Data records:
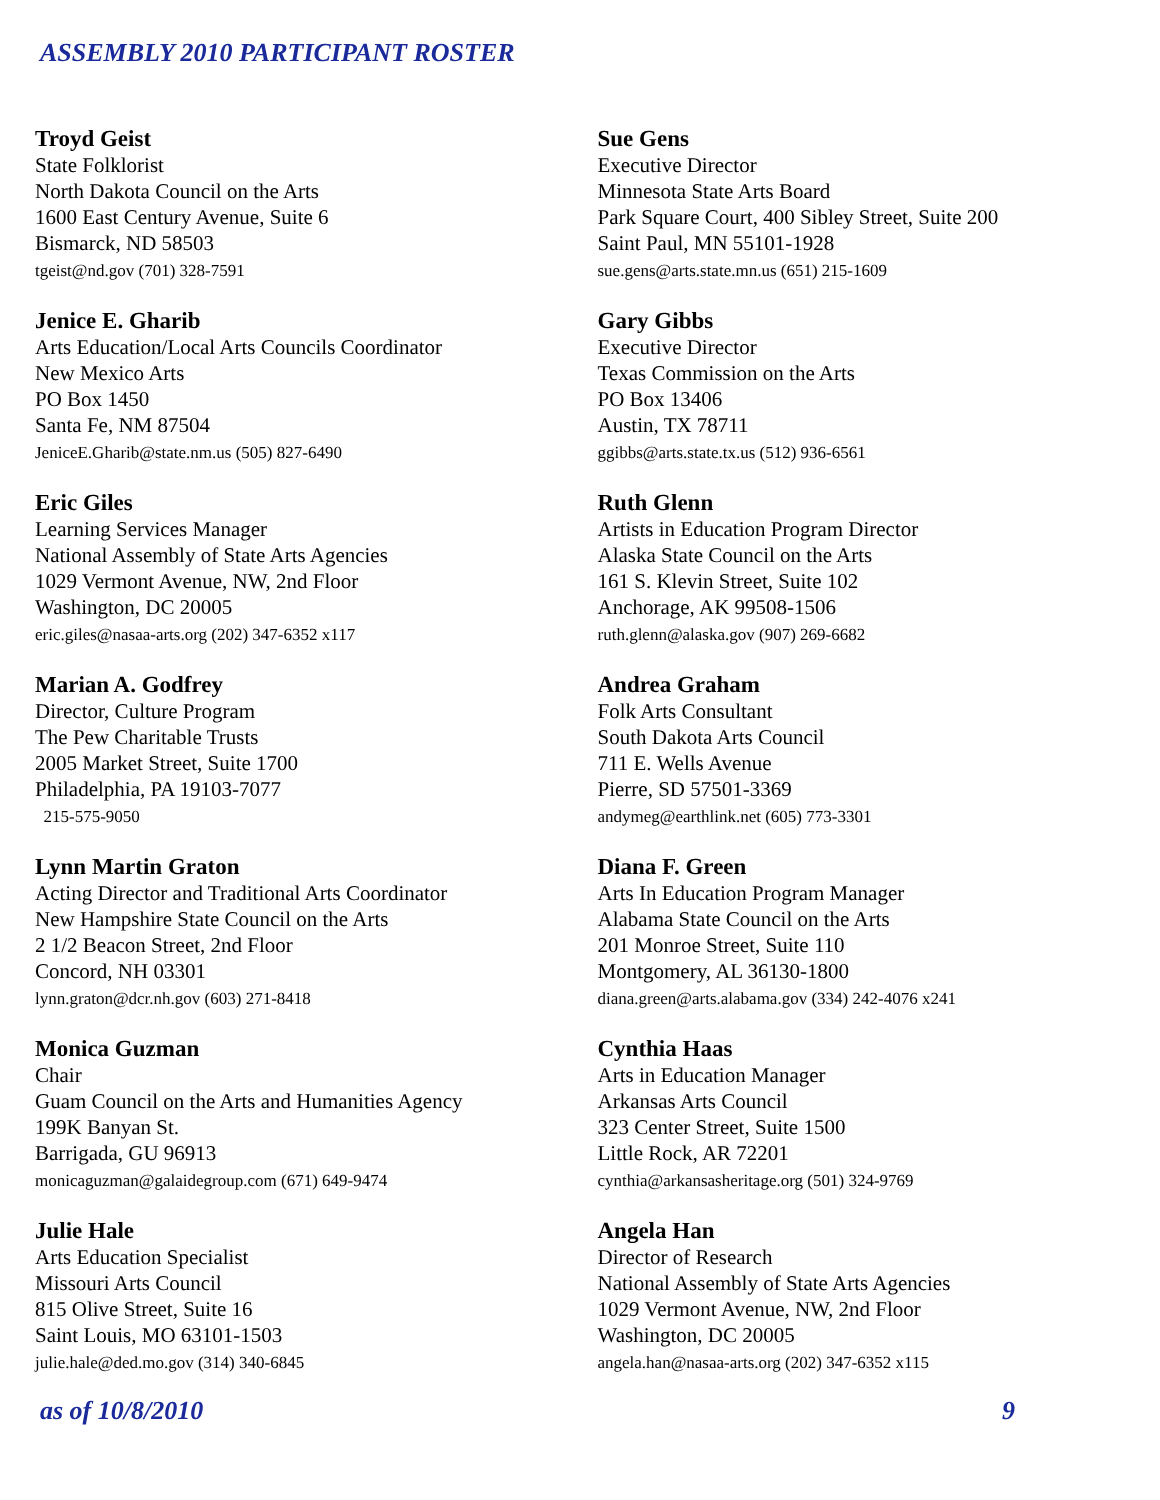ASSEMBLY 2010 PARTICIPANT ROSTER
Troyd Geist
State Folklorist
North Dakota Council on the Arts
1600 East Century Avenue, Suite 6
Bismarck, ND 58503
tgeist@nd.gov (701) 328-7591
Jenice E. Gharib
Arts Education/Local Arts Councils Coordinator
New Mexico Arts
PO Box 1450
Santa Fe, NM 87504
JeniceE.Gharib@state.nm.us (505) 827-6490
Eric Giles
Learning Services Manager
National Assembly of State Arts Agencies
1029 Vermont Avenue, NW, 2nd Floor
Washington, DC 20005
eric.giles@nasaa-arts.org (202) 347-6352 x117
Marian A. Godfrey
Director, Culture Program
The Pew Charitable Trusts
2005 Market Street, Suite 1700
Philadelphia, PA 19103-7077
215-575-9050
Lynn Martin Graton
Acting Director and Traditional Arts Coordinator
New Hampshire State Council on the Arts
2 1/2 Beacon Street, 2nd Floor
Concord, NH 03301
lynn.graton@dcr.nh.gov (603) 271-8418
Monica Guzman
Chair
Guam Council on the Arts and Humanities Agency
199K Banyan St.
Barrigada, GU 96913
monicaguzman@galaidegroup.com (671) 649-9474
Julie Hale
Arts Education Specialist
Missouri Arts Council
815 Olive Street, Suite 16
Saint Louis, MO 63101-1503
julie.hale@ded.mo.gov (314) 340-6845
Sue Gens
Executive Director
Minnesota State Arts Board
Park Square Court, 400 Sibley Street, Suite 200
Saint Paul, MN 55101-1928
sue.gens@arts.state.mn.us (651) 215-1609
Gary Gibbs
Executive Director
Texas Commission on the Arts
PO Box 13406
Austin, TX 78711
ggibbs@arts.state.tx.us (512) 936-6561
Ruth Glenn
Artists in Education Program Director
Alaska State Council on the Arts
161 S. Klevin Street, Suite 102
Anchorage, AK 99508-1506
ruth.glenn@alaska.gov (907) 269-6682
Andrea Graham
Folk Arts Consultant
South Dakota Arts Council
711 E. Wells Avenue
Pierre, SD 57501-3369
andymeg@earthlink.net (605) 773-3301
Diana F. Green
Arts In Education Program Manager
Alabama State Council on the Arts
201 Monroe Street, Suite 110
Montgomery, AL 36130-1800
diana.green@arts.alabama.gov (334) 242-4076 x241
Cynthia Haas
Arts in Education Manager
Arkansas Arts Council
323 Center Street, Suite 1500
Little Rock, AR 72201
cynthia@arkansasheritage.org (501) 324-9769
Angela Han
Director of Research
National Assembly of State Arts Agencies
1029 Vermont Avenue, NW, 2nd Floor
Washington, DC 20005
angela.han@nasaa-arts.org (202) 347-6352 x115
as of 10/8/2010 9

---

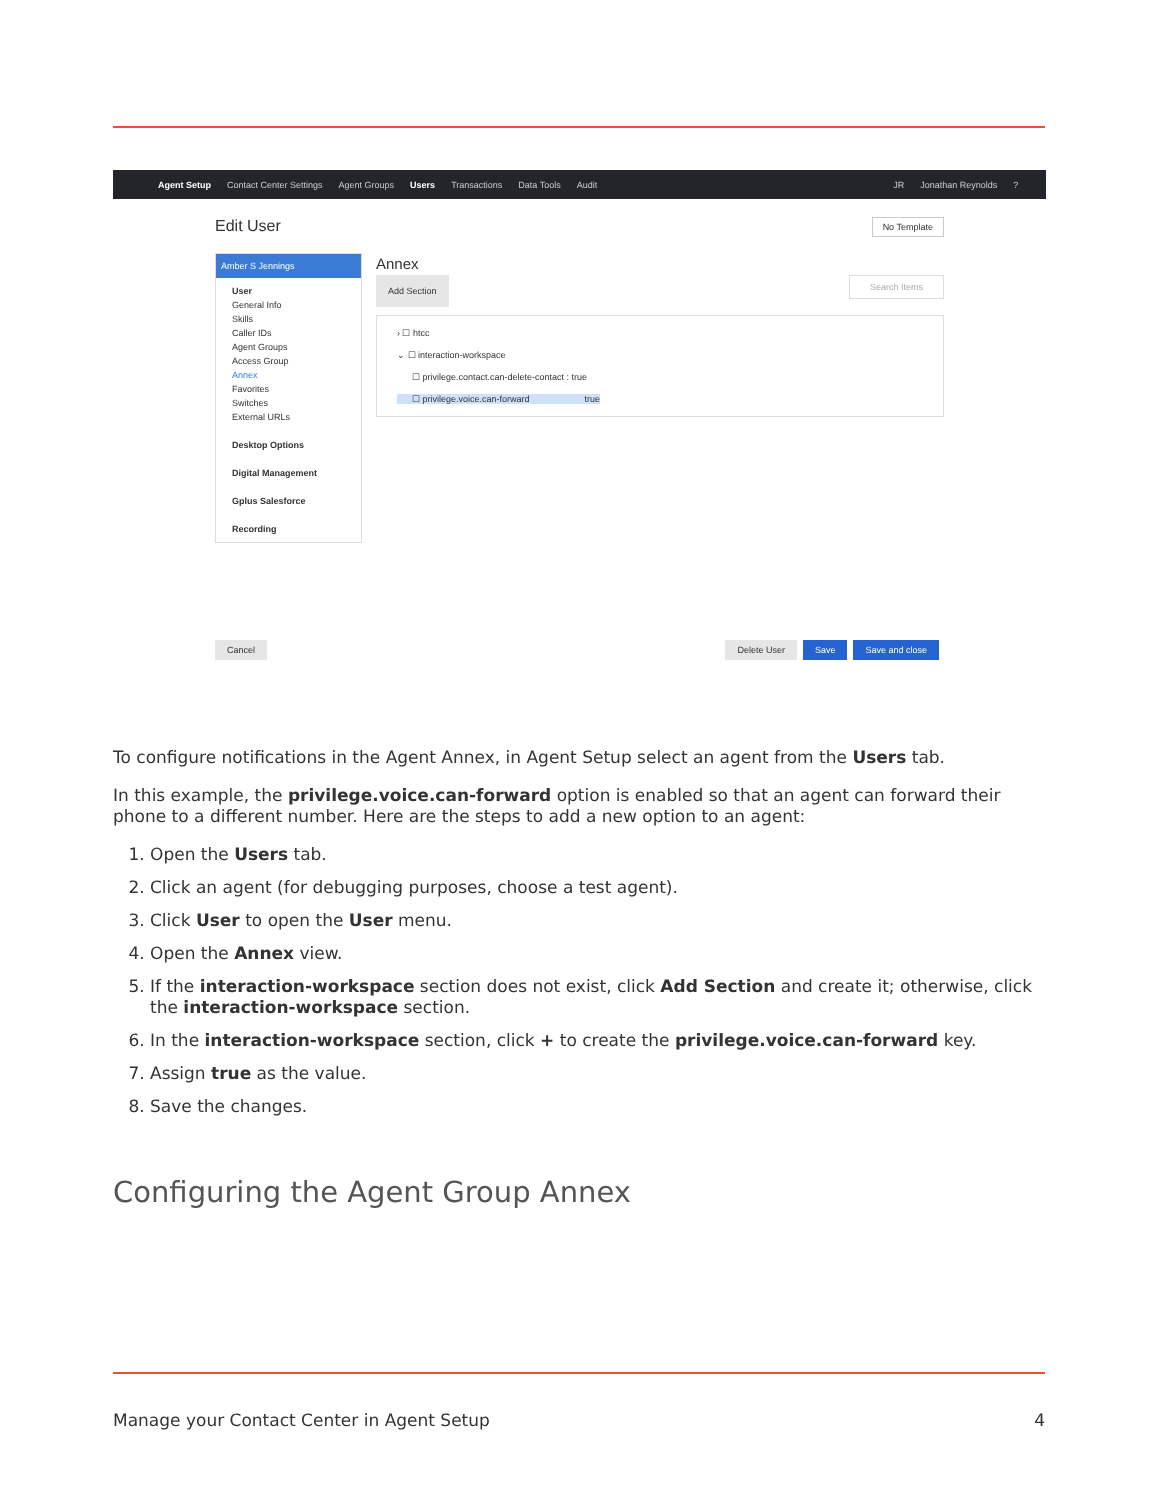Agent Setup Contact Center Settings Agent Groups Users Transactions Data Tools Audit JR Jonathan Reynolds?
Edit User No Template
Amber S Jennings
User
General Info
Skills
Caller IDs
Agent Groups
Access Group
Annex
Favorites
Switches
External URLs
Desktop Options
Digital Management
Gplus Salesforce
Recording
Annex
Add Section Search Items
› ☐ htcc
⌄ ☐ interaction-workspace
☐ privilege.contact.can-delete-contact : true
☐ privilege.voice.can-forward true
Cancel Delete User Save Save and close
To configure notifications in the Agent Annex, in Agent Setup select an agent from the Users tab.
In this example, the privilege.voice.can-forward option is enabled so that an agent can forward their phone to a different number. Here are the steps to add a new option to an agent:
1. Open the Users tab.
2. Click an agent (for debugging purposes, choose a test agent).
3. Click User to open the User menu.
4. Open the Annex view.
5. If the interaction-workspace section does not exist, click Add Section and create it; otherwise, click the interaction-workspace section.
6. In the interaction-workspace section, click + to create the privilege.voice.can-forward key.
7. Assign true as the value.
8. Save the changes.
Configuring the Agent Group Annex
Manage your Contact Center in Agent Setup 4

TO-DO ITEM: Find the line with "South Dakota Arts Council" in the entries above. Retype it and each line after it, exactly, through the line with "diana.green@arts.alabama.gov (334) 242-4076", and stop there.

ANSWER SPACE:
South Dakota Arts Council
711 E. Wells Avenue
Pierre, SD 57501-3369
andymeg@earthlink.net (605) 773-3301
Diana F. Green
Arts In Education Program Manager
Alabama State Council on the Arts
201 Monroe Street, Suite 110
Montgomery, AL 36130-1800
diana.green@arts.alabama.gov (334) 242-4076 x241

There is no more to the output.